# Unknown language: Kuazes



## K-Milla

hi ya! I was wondering if you know the meaning for the word "Kuazes" in your language.

I speak Spanish and I guess in all Latin America does not have a special meaning. Nevertheless, maybe in other countries this word means something.

I searched in one of the famouse websites and it gave me several links to Albanian websites and the others websites are in German or a language used in the North.

Hope you could help me. Thank you!

Some of the information I founded
*****
a boa tuscha woan am novarock feschtl. a kuazes gschichtl homa a mol einegeton - sobold ma di fotos hom deaftes de a onschaugn. es easchte feschtl woa amol ...


*****
Also kuazes Zeit kann ich auch verticker Yachte mit OSMOSE drin, aba muß ich von voan sage, datt dat gäh nua relativ kuazes Zeit. Hab ich dann gehabt, sea, ...

━━━━━━━━━━━━━━━━━━━━━━━━━━━━━━

* _Short exercise A_
Switch "pose" to "camera" in the records, from the first line of the records through the line containing "Dot at: (222, 232)". Give that stretch again with nothing else changed.

* _Listed records_
━━━━━━━━━━━━━━━━━━━━━━━━━━━━━━

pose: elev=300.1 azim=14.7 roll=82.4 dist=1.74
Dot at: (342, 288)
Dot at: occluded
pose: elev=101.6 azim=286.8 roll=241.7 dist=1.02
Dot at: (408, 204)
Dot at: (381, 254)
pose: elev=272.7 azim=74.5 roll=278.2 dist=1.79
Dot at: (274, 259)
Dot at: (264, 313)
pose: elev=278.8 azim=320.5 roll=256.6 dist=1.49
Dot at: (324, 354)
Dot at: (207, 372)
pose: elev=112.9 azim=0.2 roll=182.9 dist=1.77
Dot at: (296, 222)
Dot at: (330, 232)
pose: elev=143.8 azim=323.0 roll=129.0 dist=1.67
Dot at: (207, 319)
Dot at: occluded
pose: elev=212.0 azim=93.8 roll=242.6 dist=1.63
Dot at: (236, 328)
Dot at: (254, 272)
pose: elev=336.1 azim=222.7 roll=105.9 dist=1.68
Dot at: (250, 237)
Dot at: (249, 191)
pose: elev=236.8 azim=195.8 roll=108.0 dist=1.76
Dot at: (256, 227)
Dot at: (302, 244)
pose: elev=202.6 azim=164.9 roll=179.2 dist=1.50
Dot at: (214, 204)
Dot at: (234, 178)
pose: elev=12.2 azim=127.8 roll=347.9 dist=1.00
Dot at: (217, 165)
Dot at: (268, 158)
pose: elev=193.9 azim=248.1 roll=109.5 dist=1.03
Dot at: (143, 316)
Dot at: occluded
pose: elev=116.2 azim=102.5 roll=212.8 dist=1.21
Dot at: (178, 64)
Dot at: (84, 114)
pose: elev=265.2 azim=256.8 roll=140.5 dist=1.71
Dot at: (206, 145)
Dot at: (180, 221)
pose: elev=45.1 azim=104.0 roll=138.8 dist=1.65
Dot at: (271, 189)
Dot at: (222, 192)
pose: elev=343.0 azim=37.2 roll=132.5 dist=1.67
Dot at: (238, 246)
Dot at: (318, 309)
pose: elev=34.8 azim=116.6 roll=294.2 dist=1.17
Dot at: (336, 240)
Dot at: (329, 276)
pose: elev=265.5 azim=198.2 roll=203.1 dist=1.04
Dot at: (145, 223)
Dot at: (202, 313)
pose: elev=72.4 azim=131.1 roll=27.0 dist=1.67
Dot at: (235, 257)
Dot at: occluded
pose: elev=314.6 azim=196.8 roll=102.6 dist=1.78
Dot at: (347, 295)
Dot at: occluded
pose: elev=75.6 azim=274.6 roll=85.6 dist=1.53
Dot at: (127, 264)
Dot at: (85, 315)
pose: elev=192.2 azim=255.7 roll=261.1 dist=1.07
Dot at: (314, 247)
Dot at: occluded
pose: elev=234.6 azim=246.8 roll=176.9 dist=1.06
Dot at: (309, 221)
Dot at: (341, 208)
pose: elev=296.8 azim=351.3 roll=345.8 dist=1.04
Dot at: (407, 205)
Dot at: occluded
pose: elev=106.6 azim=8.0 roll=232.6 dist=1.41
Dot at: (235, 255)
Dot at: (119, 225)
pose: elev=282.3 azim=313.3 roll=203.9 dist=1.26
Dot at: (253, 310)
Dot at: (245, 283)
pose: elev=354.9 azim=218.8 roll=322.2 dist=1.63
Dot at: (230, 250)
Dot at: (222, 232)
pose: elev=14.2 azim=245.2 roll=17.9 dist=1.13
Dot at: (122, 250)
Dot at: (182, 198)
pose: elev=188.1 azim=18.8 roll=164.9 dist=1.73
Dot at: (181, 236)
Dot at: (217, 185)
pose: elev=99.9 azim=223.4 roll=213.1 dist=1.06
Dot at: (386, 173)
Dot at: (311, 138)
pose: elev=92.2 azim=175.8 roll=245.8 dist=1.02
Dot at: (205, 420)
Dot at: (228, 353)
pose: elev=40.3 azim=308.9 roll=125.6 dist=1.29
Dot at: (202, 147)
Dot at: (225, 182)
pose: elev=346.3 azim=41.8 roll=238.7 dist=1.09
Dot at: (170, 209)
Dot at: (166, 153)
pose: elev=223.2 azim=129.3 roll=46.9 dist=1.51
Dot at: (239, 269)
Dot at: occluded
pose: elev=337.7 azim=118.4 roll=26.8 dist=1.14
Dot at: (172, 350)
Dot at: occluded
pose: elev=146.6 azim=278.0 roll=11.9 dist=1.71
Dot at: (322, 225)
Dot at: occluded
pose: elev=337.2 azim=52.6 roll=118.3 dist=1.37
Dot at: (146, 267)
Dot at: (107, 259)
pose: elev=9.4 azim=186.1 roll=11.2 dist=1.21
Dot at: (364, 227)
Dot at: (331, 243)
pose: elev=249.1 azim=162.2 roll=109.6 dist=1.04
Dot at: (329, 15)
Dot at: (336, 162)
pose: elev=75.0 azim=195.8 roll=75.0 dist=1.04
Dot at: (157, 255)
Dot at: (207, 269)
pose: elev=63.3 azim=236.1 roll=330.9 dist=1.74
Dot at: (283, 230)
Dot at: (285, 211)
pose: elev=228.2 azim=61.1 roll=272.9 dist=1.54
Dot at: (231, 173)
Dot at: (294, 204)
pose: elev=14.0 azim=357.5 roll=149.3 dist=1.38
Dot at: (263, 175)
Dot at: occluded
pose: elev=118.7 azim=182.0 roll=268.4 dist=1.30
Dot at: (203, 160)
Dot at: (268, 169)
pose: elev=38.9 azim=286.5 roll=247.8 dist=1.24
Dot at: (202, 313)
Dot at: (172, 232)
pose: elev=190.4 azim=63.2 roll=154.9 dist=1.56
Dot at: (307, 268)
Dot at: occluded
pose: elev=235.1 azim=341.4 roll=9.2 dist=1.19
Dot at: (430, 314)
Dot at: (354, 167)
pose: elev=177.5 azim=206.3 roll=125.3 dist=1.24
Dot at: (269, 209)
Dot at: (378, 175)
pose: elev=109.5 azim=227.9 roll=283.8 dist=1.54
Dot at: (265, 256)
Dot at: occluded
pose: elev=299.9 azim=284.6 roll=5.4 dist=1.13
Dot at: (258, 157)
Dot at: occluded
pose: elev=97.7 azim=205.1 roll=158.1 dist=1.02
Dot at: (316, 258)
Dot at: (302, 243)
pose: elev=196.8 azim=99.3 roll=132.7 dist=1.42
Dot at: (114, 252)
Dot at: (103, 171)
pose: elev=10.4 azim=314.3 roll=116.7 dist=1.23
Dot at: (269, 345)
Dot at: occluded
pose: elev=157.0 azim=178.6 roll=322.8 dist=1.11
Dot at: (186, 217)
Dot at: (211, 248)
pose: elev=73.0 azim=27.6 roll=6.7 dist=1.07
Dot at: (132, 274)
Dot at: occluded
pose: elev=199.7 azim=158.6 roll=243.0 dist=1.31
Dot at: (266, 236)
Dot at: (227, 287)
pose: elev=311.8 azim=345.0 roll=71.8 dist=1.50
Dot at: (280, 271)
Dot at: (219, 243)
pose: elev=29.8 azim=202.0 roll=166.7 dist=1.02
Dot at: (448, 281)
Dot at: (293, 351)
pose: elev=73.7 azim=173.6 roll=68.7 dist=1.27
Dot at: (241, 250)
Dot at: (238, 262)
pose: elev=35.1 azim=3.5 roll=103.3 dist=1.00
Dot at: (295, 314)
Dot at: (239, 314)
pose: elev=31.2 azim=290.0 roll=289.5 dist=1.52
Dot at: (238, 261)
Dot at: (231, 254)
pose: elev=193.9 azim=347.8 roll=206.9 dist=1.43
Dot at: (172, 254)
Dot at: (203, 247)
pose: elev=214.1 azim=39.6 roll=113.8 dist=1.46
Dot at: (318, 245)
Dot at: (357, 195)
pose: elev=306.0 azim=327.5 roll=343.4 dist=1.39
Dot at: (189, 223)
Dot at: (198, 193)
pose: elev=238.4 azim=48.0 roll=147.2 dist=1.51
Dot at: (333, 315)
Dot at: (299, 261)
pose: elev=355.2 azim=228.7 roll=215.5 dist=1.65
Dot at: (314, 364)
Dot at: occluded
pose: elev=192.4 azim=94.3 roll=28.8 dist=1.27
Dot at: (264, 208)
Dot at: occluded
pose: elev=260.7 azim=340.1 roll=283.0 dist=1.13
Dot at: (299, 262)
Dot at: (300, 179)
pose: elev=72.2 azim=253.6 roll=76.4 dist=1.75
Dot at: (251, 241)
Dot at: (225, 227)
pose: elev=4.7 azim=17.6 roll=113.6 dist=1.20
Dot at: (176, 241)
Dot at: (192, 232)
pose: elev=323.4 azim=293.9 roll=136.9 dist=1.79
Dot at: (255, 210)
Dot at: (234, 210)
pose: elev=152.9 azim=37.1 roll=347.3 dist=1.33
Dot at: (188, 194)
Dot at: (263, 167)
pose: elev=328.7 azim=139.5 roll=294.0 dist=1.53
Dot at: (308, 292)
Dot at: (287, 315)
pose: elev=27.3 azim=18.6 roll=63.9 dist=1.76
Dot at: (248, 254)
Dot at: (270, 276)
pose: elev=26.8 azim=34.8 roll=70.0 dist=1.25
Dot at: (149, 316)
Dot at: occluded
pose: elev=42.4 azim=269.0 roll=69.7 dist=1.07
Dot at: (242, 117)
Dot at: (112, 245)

━━━━━━━━━━━━━━━━━━━━━━━━━━━━━━

* _Short exercise B_
Name every language the forum thread about "Kuazes" mentions by name.

* _Final answer A_
camera: elev=300.1 azim=14.7 roll=82.4 dist=1.74
Dot at: (342, 288)
Dot at: occluded
camera: elev=101.6 azim=286.8 roll=241.7 dist=1.02
Dot at: (408, 204)
Dot at: (381, 254)
camera: elev=272.7 azim=74.5 roll=278.2 dist=1.79
Dot at: (274, 259)
Dot at: (264, 313)
camera: elev=278.8 azim=320.5 roll=256.6 dist=1.49
Dot at: (324, 354)
Dot at: (207, 372)
camera: elev=112.9 azim=0.2 roll=182.9 dist=1.77
Dot at: (296, 222)
Dot at: (330, 232)
camera: elev=143.8 azim=323.0 roll=129.0 dist=1.67
Dot at: (207, 319)
Dot at: occluded
camera: elev=212.0 azim=93.8 roll=242.6 dist=1.63
Dot at: (236, 328)
Dot at: (254, 272)
camera: elev=336.1 azim=222.7 roll=105.9 dist=1.68
Dot at: (250, 237)
Dot at: (249, 191)
camera: elev=236.8 azim=195.8 roll=108.0 dist=1.76
Dot at: (256, 227)
Dot at: (302, 244)
camera: elev=202.6 azim=164.9 roll=179.2 dist=1.50
Dot at: (214, 204)
Dot at: (234, 178)
camera: elev=12.2 azim=127.8 roll=347.9 dist=1.00
Dot at: (217, 165)
Dot at: (268, 158)
camera: elev=193.9 azim=248.1 roll=109.5 dist=1.03
Dot at: (143, 316)
Dot at: occluded
camera: elev=116.2 azim=102.5 roll=212.8 dist=1.21
Dot at: (178, 64)
Dot at: (84, 114)
camera: elev=265.2 azim=256.8 roll=140.5 dist=1.71
Dot at: (206, 145)
Dot at: (180, 221)
camera: elev=45.1 azim=104.0 roll=138.8 dist=1.65
Dot at: (271, 189)
Dot at: (222, 192)
camera: elev=343.0 azim=37.2 roll=132.5 dist=1.67
Dot at: (238, 246)
Dot at: (318, 309)
camera: elev=34.8 azim=116.6 roll=294.2 dist=1.17
Dot at: (336, 240)
Dot at: (329, 276)
camera: elev=265.5 azim=198.2 roll=203.1 dist=1.04
Dot at: (145, 223)
Dot at: (202, 313)
camera: elev=72.4 azim=131.1 roll=27.0 dist=1.67
Dot at: (235, 257)
Dot at: occluded
camera: elev=314.6 azim=196.8 roll=102.6 dist=1.78
Dot at: (347, 295)
Dot at: occluded
camera: elev=75.6 azim=274.6 roll=85.6 dist=1.53
Dot at: (127, 264)
Dot at: (85, 315)
camera: elev=192.2 azim=255.7 roll=261.1 dist=1.07
Dot at: (314, 247)
Dot at: occluded
camera: elev=234.6 azim=246.8 roll=176.9 dist=1.06
Dot at: (309, 221)
Dot at: (341, 208)
camera: elev=296.8 azim=351.3 roll=345.8 dist=1.04
Dot at: (407, 205)
Dot at: occluded
camera: elev=106.6 azim=8.0 roll=232.6 dist=1.41
Dot at: (235, 255)
Dot at: (119, 225)
camera: elev=282.3 azim=313.3 roll=203.9 dist=1.26
Dot at: (253, 310)
Dot at: (245, 283)
camera: elev=354.9 azim=218.8 roll=322.2 dist=1.63
Dot at: (230, 250)
Dot at: (222, 232)

* _Final answer B_
Spanish, Albanian, German